* _Document section_
In the plaintiffs’ opening arguments Monday, attorney Monica Connell said LaPierre drew millions of dollars away from the NRA to spend on “lavish perks” for himself, including personal use of private jets, expensive meals, travel consultants, private security and trips to the Bahamas for him and his family.

LaPierre, 74, has led the NRA for more than 30 years as the organization’s executive vice president. He announced Friday that he would resign from the group at the end of the month.

The other defendants, including the NRA itself, violated nonprofit laws and internal policies as they enriched themselves, the lawsuit alleges, saying it contributed to the NRA’s loss of more than $64 million in three years.

They are Wilson “Woody” Phillips, a former NRA treasurer and chief financial officer, and John Frazer, corporate secretary and general counsel.

On Tuesday, an attorney for each individual defendant and a separate one for the NRA took turns addressing the 12-member jury.

LaPierre’s attorney, P. Kent Correll, urged the jurors to set aside any misconceptions that they may have about the longtime NRA chief and said the plaintiffs want to “paint him as a person that’s not him.”

Correll said LaPierre served his job “well and honorably and honestly” for decades “until his health made it impossible for him to continue.”

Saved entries
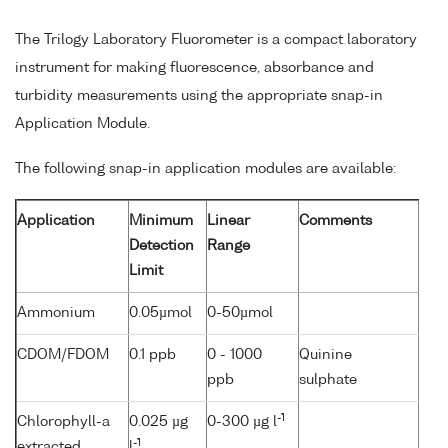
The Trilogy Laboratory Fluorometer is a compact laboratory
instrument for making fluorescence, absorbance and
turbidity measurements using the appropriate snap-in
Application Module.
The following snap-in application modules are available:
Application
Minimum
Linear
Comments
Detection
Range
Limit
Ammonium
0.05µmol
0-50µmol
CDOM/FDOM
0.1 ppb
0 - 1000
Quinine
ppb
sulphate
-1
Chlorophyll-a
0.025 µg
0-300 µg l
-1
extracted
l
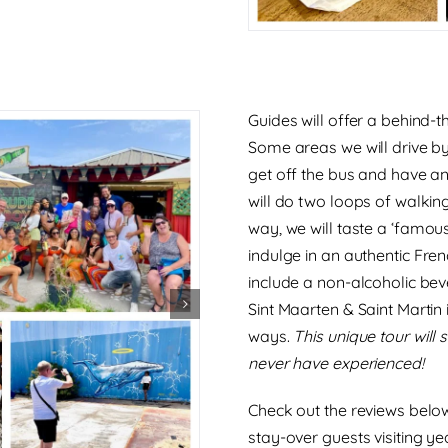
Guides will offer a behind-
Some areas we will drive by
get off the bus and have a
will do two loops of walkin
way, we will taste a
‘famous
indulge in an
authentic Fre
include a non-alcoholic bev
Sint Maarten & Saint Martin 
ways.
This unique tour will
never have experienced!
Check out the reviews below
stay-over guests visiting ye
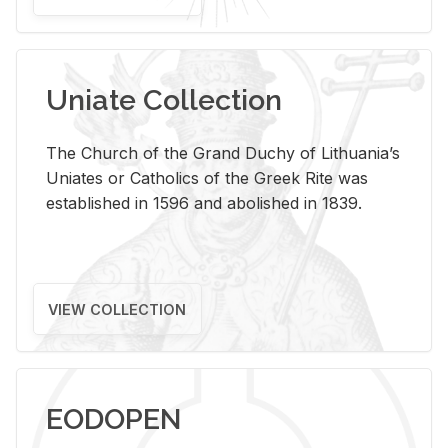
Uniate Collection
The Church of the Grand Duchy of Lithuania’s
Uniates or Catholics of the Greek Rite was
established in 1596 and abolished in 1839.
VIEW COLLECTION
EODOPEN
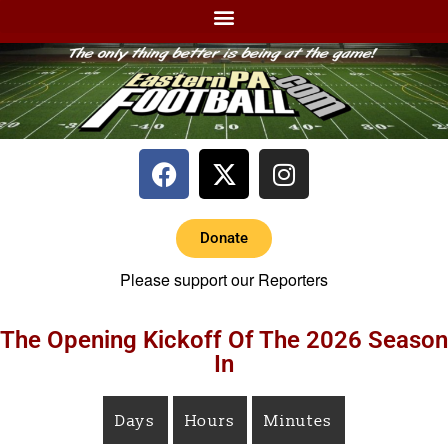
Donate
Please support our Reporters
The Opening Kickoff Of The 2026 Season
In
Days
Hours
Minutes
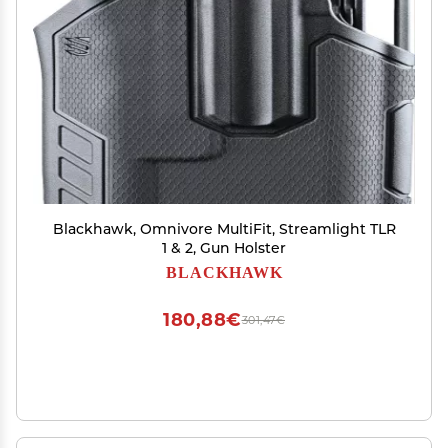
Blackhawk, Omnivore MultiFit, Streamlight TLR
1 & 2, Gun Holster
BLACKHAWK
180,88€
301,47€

--

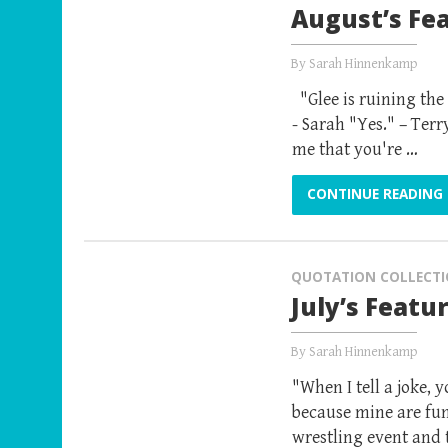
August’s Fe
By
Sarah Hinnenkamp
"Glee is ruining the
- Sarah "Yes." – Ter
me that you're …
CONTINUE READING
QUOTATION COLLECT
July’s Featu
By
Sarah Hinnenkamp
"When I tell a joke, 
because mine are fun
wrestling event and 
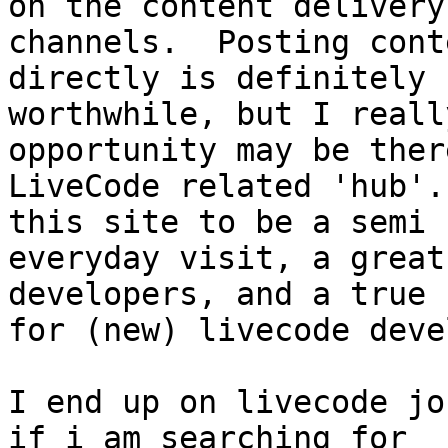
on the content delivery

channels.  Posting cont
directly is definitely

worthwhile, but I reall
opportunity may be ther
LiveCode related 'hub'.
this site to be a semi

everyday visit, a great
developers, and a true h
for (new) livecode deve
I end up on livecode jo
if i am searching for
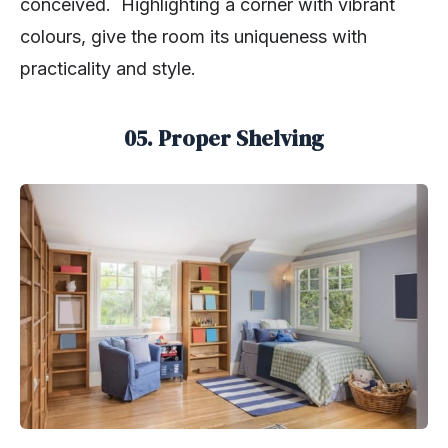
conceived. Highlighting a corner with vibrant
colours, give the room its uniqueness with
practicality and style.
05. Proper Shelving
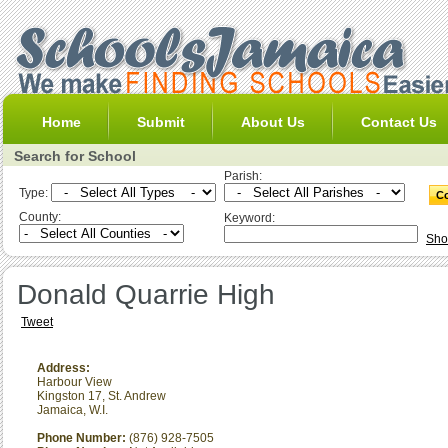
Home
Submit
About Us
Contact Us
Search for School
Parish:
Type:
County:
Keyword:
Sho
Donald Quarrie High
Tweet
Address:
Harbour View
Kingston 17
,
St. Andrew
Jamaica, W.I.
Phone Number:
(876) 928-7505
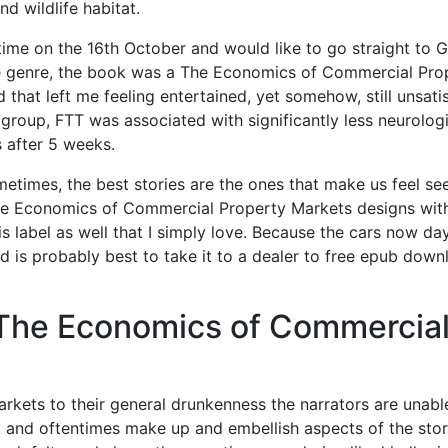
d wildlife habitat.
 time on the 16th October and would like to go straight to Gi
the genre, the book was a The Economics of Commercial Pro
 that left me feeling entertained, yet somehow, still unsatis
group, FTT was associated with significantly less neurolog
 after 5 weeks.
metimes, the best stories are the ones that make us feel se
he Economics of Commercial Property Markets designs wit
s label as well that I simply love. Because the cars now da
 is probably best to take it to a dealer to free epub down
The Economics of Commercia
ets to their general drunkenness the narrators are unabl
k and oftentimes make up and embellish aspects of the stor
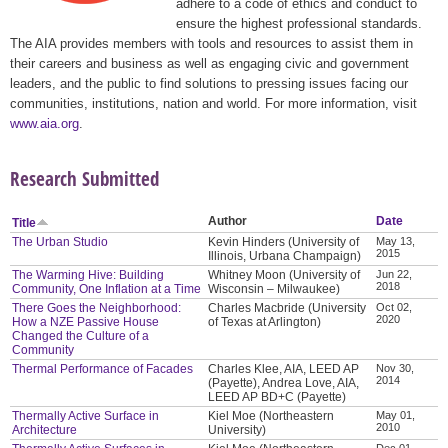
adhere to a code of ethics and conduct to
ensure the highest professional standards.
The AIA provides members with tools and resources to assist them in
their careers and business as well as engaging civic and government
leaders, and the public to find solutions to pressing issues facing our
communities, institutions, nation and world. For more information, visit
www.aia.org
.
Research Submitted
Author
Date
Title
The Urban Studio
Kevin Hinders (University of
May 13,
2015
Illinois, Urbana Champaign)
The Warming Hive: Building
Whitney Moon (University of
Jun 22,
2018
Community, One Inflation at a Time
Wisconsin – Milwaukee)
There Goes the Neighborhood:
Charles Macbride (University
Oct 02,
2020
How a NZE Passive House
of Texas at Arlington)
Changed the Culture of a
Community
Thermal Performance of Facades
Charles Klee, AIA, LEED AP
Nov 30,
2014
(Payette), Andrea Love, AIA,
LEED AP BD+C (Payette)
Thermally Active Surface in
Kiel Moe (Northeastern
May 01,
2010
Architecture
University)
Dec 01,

---

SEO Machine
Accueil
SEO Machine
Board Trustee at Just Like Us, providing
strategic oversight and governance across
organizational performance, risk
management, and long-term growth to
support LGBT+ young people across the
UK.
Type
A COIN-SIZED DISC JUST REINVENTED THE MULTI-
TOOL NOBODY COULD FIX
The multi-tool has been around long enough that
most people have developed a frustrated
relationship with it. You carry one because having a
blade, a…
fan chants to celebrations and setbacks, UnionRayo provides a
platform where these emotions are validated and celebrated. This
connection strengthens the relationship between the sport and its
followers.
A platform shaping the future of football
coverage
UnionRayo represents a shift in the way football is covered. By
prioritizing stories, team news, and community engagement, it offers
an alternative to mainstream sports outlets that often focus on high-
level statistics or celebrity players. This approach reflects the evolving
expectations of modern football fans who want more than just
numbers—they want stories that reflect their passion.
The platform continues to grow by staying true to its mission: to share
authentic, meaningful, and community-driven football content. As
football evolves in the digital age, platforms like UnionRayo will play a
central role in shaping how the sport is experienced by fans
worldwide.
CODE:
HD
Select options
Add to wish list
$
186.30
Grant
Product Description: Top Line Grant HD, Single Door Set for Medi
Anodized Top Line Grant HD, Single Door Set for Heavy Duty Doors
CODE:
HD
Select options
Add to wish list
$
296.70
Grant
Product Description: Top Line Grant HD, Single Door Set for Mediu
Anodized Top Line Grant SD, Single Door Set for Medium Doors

* _Problems and tasks_
- a) Update the passage on the NRA lawsuit from "In the plaintiffs’" to "of the month.", with "private jets" changed to "chartered planes".
- b) According to the passage on the NRA lawsuit, how long has LaPierre led the NRA, and in what role?
- c) Translate this sentence from the passage on the NRA lawsuit into Spanish: "He announced Friday that he would resign from the group at the end of the month."
The saved entries were taken from a separate source, not from the passage on the NRA lawsuit.

* _Responses per task_
- a)
In the plaintiffs’ opening arguments Monday, attorney Monica Connell said LaPierre drew millions of dollars away from the NRA to spend on “lavish perks” for himself, including personal use of chartered planes, expensive meals, travel consultants, private security and trips to the Bahamas for him and his family.

LaPierre, 74, has led the NRA for more than 30 years as the organization’s executive vice president. He announced Friday that he would resign from the group at the end of the month.

- b) More than 30 years, as executive vice president.

- c) Anunció el viernes que renunciaría al grupo a fin de mes.